# Quick question to the administrator(s)



## KidGogle (Oct 17, 2011)

Hello,

I have a quick question for the Administrators and/or moderators of the RootzWiki site.

Who actually owns/operates the RootzWiki site?

Dallas Singletary
Android Developer / Enthusiast
Follow Me On Twitter @KiddGogle


----------



## KidGogle (Oct 17, 2011)

*Bump* can someone anwser this

Dallas Singletary
Android Developer / Enthusiast
Follow Me On Twitter @KiddGogle


----------



## Pulser (Jun 14, 2011)

"KidGogle said:


> Hello,
> 
> I have a quick question for the Administrators and/or moderators of the RootzWiki site.
> 
> ...


B16 and birdman. You can contact them via the link at the bottom of each page.


----------



## DrMacinyasha (Jun 6, 2011)

I own everything!

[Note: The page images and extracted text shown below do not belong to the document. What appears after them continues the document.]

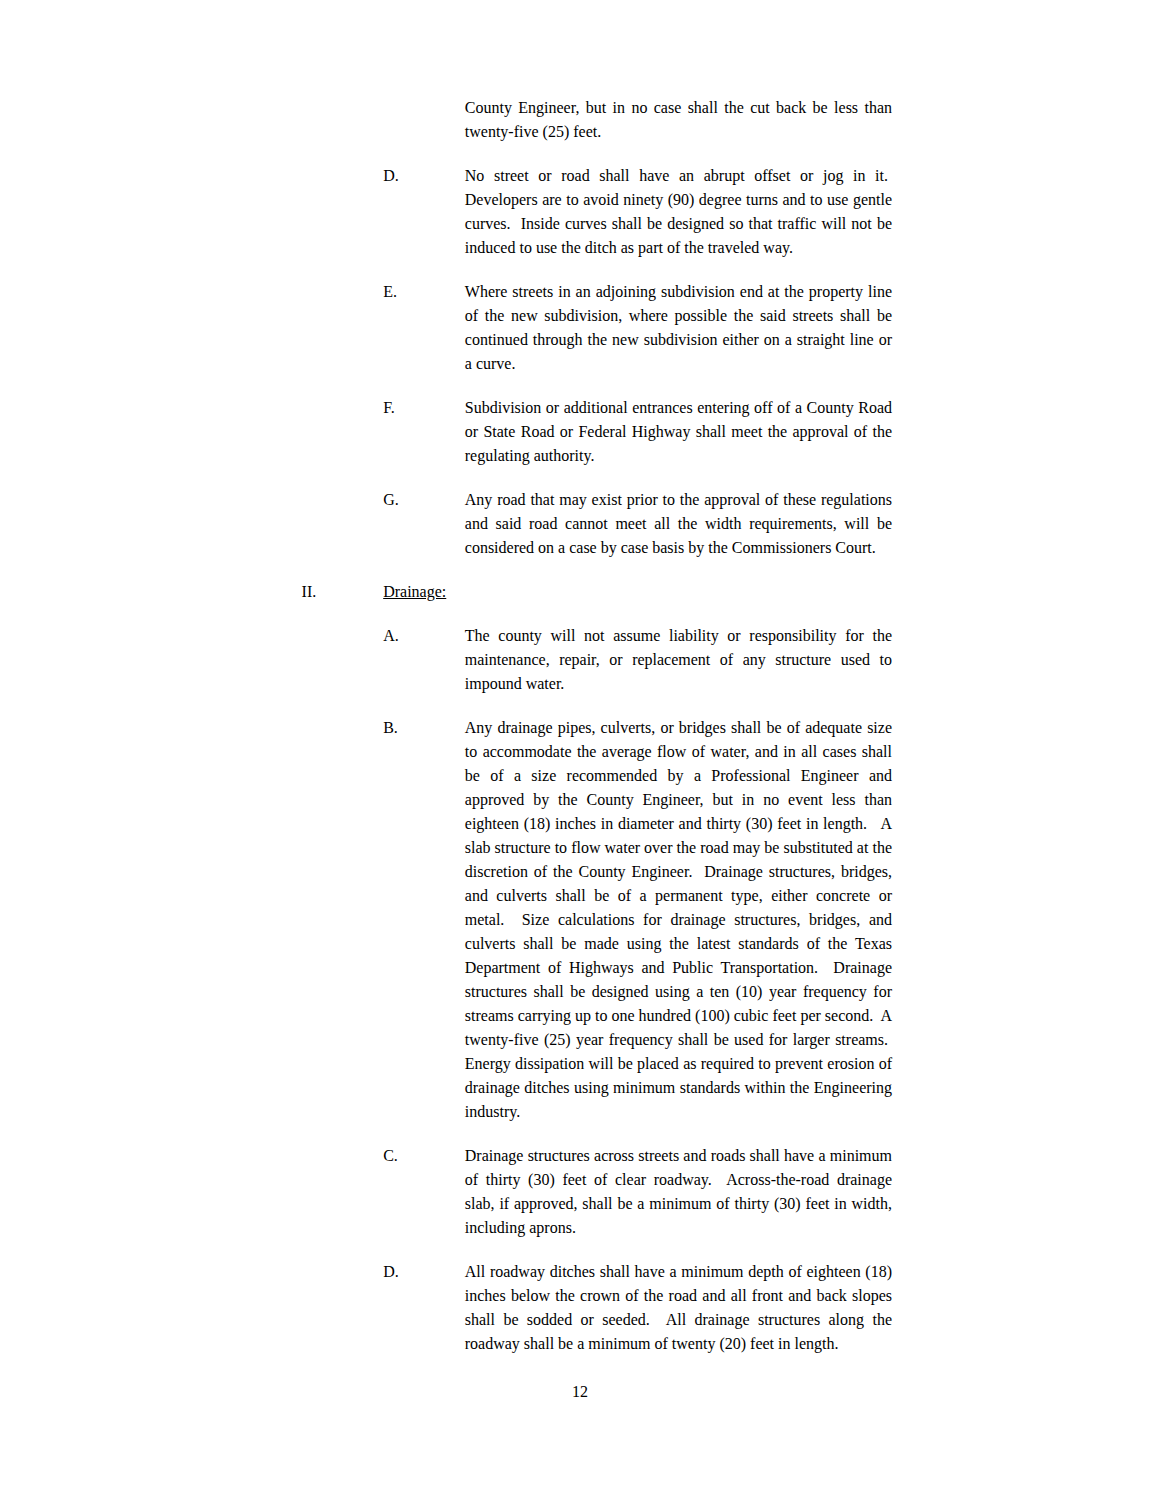County Engineer, but in no case shall the cut back be less than twenty-five (25) feet.
D.
No street or road shall have an abrupt offset or jog in it. Developers are to avoid ninety (90) degree turns and to use gentle curves. Inside curves shall be designed so that traffic will not be induced to use the ditch as part of the traveled way.
E.
Where streets in an adjoining subdivision end at the property line of the new subdivision, where possible the said streets shall be continued through the new subdivision either on a straight line or a curve.
F.
Subdivision or additional entrances entering off of a County Road or State Road or Federal Highway shall meet the approval of the regulating authority.
G.
Any road that may exist prior to the approval of these regulations and said road cannot meet all the width requirements, will be considered on a case by case basis by the Commissioners Court.
II.
Drainage:
A.
The county will not assume liability or responsibility for the maintenance, repair, or replacement of any structure used to impound water.
B.
Any drainage pipes, culverts, or bridges shall be of adequate size to accommodate the average flow of water, and in all cases shall be of a size recommended by a Professional Engineer and approved by the County Engineer, but in no event less than eighteen (18) inches in diameter and thirty (30) feet in length. A slab structure to flow water over the road may be substituted at the discretion of the County Engineer. Drainage structures, bridges, and culverts shall be of a permanent type, either concrete or metal. Size calculations for drainage structures, bridges, and culverts shall be made using the latest standards of the Texas Department of Highways and Public Transportation. Drainage structures shall be designed using a ten (10) year frequency for streams carrying up to one hundred (100) cubic feet per second. A twenty-five (25) year frequency shall be used for larger streams. Energy dissipation will be placed as required to prevent erosion of drainage ditches using minimum standards within the Engineering industry.
C.
Drainage structures across streets and roads shall have a minimum of thirty (30) feet of clear roadway. Across-the-road drainage slab, if approved, shall be a minimum of thirty (30) feet in width, including aprons.
D.
All roadway ditches shall have a minimum depth of eighteen (18) inches below the crown of the road and all front and back slopes shall be sodded or seeded. All drainage structures along the roadway shall be a minimum of twenty (20) feet in length.
12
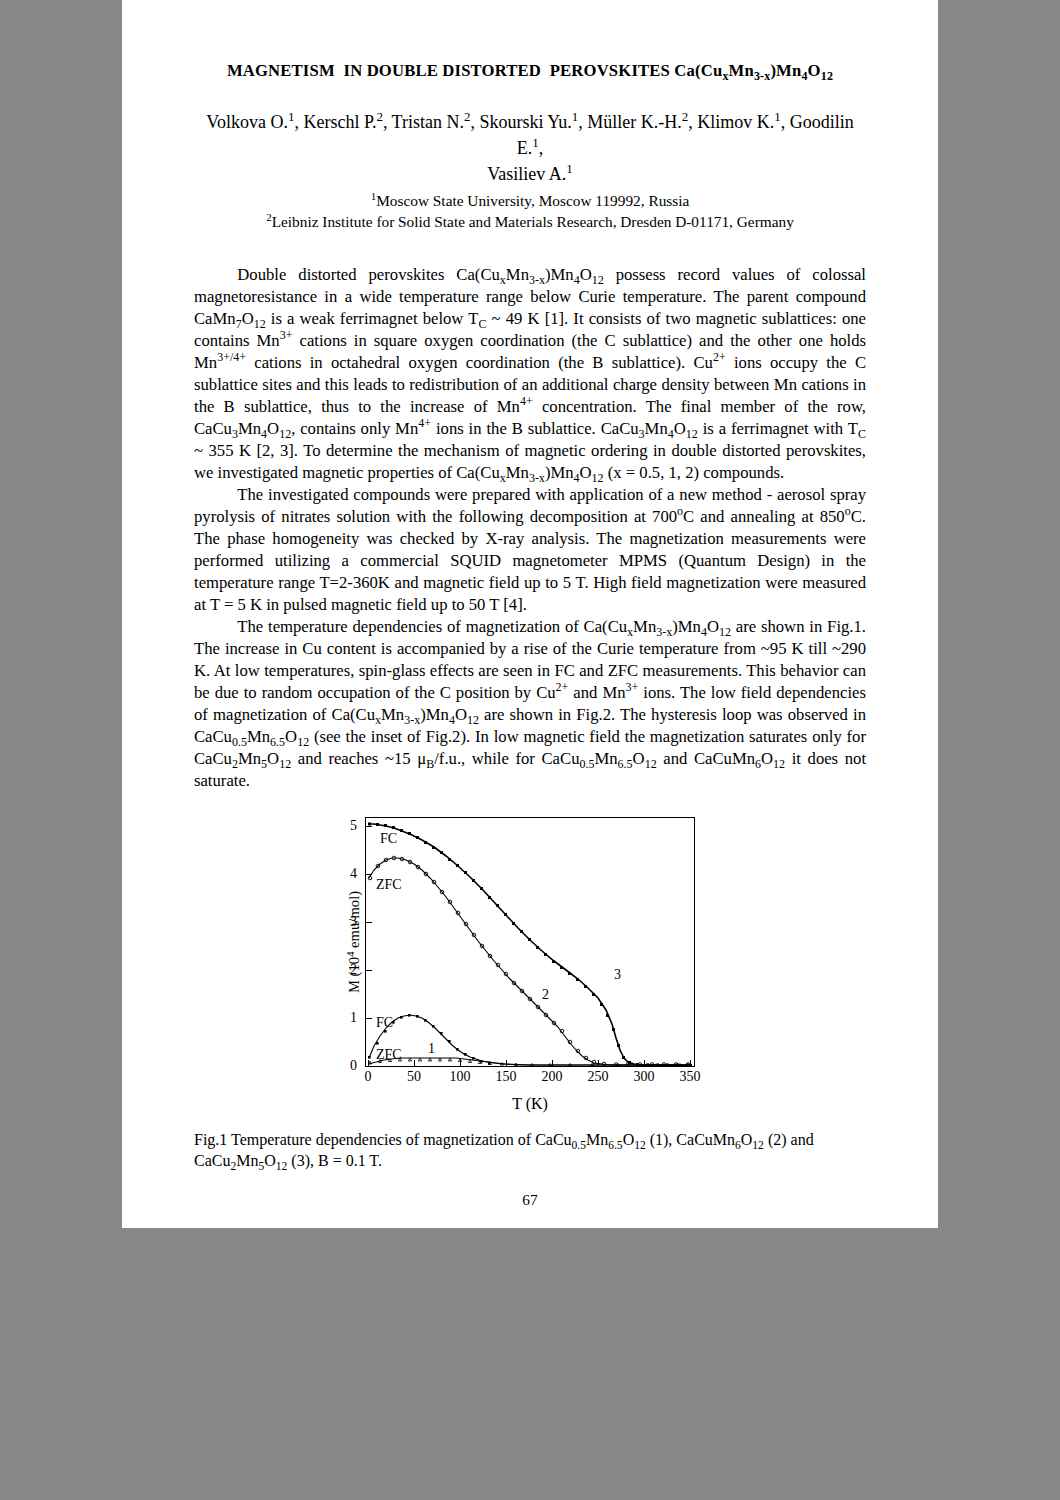MAGNETISM IN DOUBLE DISTORTED PEROVSKITES Ca(CuxMn3-x)Mn4O12
Volkova O.1, Kerschl P.2, Tristan N.2, Skourski Yu.1, Müller K.-H.2, Klimov K.1, Goodilin E.1,
Vasiliev A.1
1Moscow State University, Moscow 119992, Russia
2Leibniz Institute for Solid State and Materials Research, Dresden D-01171, Germany
Double distorted perovskites Ca(CuxMn3-x)Mn4O12 possess record values of colossal magnetoresistance in a wide temperature range below Curie temperature. The parent compound CaMn7O12 is a weak ferrimagnet below TC ~ 49 K [1]. It consists of two magnetic sublattices: one contains Mn3+ cations in square oxygen coordination (the C sublattice) and the other one holds Mn3+/4+ cations in octahedral oxygen coordination (the B sublattice). Cu2+ ions occupy the C sublattice sites and this leads to redistribution of an additional charge density between Mn cations in the B sublattice, thus to the increase of Mn4+ concentration. The final member of the row, CaCu3Mn4O12, contains only Mn4+ ions in the B sublattice. CaCu3Mn4O12 is a ferrimagnet with TC ~ 355 K [2, 3]. To determine the mechanism of magnetic ordering in double distorted perovskites, we investigated magnetic properties of Ca(CuxMn3-x)Mn4O12 (x = 0.5, 1, 2) compounds.
The investigated compounds were prepared with application of a new method - aerosol spray pyrolysis of nitrates solution with the following decomposition at 700oC and annealing at 850oC. The phase homogeneity was checked by X-ray analysis. The magnetization measurements were performed utilizing a commercial SQUID magnetometer MPMS (Quantum Design) in the temperature range T=2-360K and magnetic field up to 5 T. High field magnetization were measured at T = 5 K in pulsed magnetic field up to 50 T [4].
The temperature dependencies of magnetization of Ca(CuxMn3-x)Mn4O12 are shown in Fig.1. The increase in Cu content is accompanied by a rise of the Curie temperature from ~95 K till ~290 K. At low temperatures, spin-glass effects are seen in FC and ZFC measurements. This behavior can be due to random occupation of the C position by Cu2+ and Mn3+ ions. The low field dependencies of magnetization of Ca(CuxMn3-x)Mn4O12 are shown in Fig.2. The hysteresis loop was observed in CaCu0.5Mn6.5O12 (see the inset of Fig.2). In low magnetic field the magnetization saturates only for CaCu2Mn5O12 and reaches ~15 μB/f.u., while for CaCu0.5Mn6.5O12 and CaCuMn6O12 it does not saturate.
M (104 emu/mol)
5
4
3
2
1
0
0
50
100
150
200
250
300
350
FC
ZFC
FC
ZFC
1
2
3
T (K)
Fig.1 Temperature dependencies of magnetization of CaCu0.5Mn6.5O12 (1), CaCuMn6O12 (2) and CaCu2Mn5O12 (3), B = 0.1 T.
67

FEAR ME! Rawr!


----------



## Brian (Jun 7, 2011)

Thought Sully was one of the owners as well


----------



## davidnc (Jun 7, 2011)

Brian said:


> Thought Sully was one of the owners as well


I think hes the CEO

sent via TaPaTaLk


----------



## DrMacinyasha (Jun 6, 2011)

Sully is the mascot.


----------